About Describe Wild

Hi, welcome to Describe Wild!

Here's a quicklink to the google sheet

Introduction

Describe Wild is a hub for discovering videos made by people like you about nature. It’s a place for wildlife film-makers and science communicators to showcase their work and get exposure for their hard work. It’s something I’ve had in the back of my mind for a while but now I’m actually making it.

Describe Wild is not intended as a replacement platform for Youtube, podcast platforms or blogging platforms. Describe Wild supplements these platforms by making it easy to search by ecological context such as location and taxonomy. It’s a human-curated library of content, as opposed to being at the mercy of a “recommended for you” algorithm. Therefore, there are minimum requirements for content to be featured on Describe Wild. Videos have to be edited together for a cohesive piece of media and offer interpretation about the topic - as opposed to a video of a couple of random shots of a bird set to royalty-free ukulele music.

Here a couple of examples that illustrate the sort of media that will/won’t be on Describe Wild and the reasoning behind it.

Not on Describe Wild On Describe Wild

This is documentary by a big budget production company, they don't need exposure.

A video by NatureWatch, a student run show at the Penryn Campus in Cornwall.

These are just some random shots of birds, whilst quite pretty, it offers no real interpretation.

This video has talking to camera and narration giving interpretation about the birds in the nvideo.

How does it work? (at the moment)

The back-end of the website is a google sheet that stores all the data, and makes it easy for contributors to add and edit the information about their content.
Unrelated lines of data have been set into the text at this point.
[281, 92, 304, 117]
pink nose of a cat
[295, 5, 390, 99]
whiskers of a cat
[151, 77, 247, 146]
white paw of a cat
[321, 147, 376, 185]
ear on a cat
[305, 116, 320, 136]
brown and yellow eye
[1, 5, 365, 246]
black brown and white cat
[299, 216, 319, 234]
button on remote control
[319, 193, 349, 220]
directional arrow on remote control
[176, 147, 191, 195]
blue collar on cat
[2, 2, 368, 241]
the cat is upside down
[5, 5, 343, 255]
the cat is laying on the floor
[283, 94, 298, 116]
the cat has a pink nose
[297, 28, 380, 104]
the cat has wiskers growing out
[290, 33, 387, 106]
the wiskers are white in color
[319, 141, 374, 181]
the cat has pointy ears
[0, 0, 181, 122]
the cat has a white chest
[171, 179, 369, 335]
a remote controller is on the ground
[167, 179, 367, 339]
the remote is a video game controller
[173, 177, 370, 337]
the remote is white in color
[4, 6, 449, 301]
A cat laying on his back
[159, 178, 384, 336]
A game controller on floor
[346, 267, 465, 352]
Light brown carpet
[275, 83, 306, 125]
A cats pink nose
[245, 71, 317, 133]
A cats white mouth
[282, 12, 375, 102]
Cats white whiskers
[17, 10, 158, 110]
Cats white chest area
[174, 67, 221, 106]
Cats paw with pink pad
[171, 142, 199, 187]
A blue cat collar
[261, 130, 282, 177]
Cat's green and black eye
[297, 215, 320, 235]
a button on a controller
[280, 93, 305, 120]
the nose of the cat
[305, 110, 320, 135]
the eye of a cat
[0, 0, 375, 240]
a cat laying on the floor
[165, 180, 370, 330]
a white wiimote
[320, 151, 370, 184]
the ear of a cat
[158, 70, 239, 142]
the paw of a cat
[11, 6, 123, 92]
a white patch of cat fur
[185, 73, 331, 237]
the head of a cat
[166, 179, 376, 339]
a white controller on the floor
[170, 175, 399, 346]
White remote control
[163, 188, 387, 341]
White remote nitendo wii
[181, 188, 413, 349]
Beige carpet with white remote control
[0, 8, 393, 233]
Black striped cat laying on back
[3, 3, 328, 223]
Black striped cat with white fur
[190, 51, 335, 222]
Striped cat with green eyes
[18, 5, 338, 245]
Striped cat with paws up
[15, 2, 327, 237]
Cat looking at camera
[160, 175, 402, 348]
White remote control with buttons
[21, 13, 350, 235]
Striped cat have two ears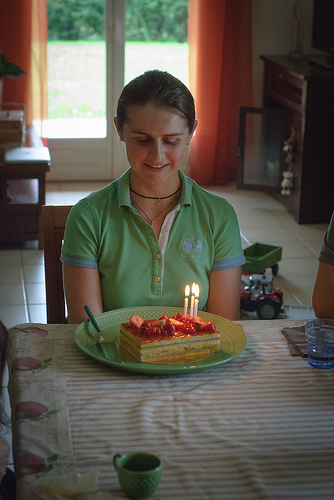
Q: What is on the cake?
A: Candles.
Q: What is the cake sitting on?
A: A plate.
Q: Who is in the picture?
A: A woman enjoying her cake.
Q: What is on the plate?
A: A cake.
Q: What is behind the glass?
A: The backyard,.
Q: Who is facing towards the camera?
A: A brunette smiling woman.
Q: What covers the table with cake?
A: Striped table cloth.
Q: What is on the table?
A: A cake.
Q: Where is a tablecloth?
A: On a table.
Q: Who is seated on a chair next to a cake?
A: A woman wearing a green shirt.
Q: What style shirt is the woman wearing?
A: Polo.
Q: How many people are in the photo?
A: One.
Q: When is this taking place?
A: Daytime.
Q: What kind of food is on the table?
A: Cake.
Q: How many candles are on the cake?
A: Three.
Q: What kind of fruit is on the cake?
A: Strawberries.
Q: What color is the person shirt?
A: Green.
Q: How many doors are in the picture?
A: One.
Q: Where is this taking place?
A: At a dining table.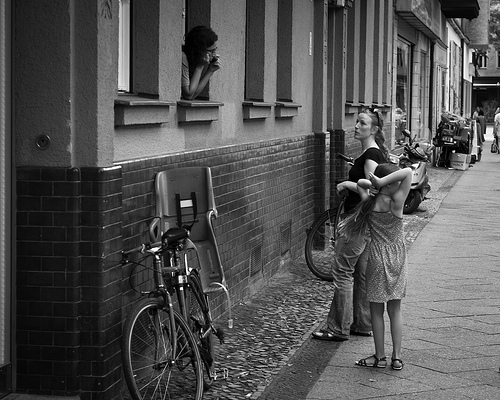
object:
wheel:
[118, 293, 208, 400]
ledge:
[174, 97, 226, 125]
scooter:
[399, 128, 437, 214]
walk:
[115, 100, 451, 400]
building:
[0, 0, 484, 400]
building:
[0, 0, 488, 400]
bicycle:
[116, 226, 218, 400]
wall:
[96, 131, 319, 400]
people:
[475, 108, 486, 142]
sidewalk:
[252, 126, 500, 400]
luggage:
[440, 111, 468, 130]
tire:
[302, 211, 343, 282]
I’ve written some R code that takes the google spreadsheet and generates the static HTML pages that you see here. There’s also a fair few bits of javascript that are making it all whizzy and cool - more info on my github.

Features

Roadmap

Phase 1

What you see on this website is a quite basic prototype; my aim is to get the core functionality up and running. Once this works I’ll be inviting people to put their content onto the site. This will allow me to see how well the site functions with lots of videos on the homepage. This will also be able to help me get feedback from creators and from people using the site to find videos.

At this point I’ll start to reconsider my current page-generating code and whether there are any more elegant solutions, using something like R markdown and blogdown to generate pages. At some point I’ll settle on a name for the project and buy a domain so it’s not just on a github.io domain.

Phase 2

When it’s stable and functioning i’ll start to add more features, maybe a more comprehensive species search, better ways to find related media by closely related species. If we get lots of media on the site we may need different ways to discover media maybe do a monthly blog post about our favourite new media on the site. Podcast of the week, you know, that sort of thing. If needed, I’ll start to bring in volunteers to curate the media so I can focus on developing the site with what little time I have...

Phase 3

If Describe Wild is successful I’ll consider redeveloping the site as a comprehensive web application (eg. not based on google sheets!)

Possible sister projects

If this formula is successful I’m sure it could be applied to different fields, for example geography, or a general STEM scicomm. But first things first, I’ll get one site up and running!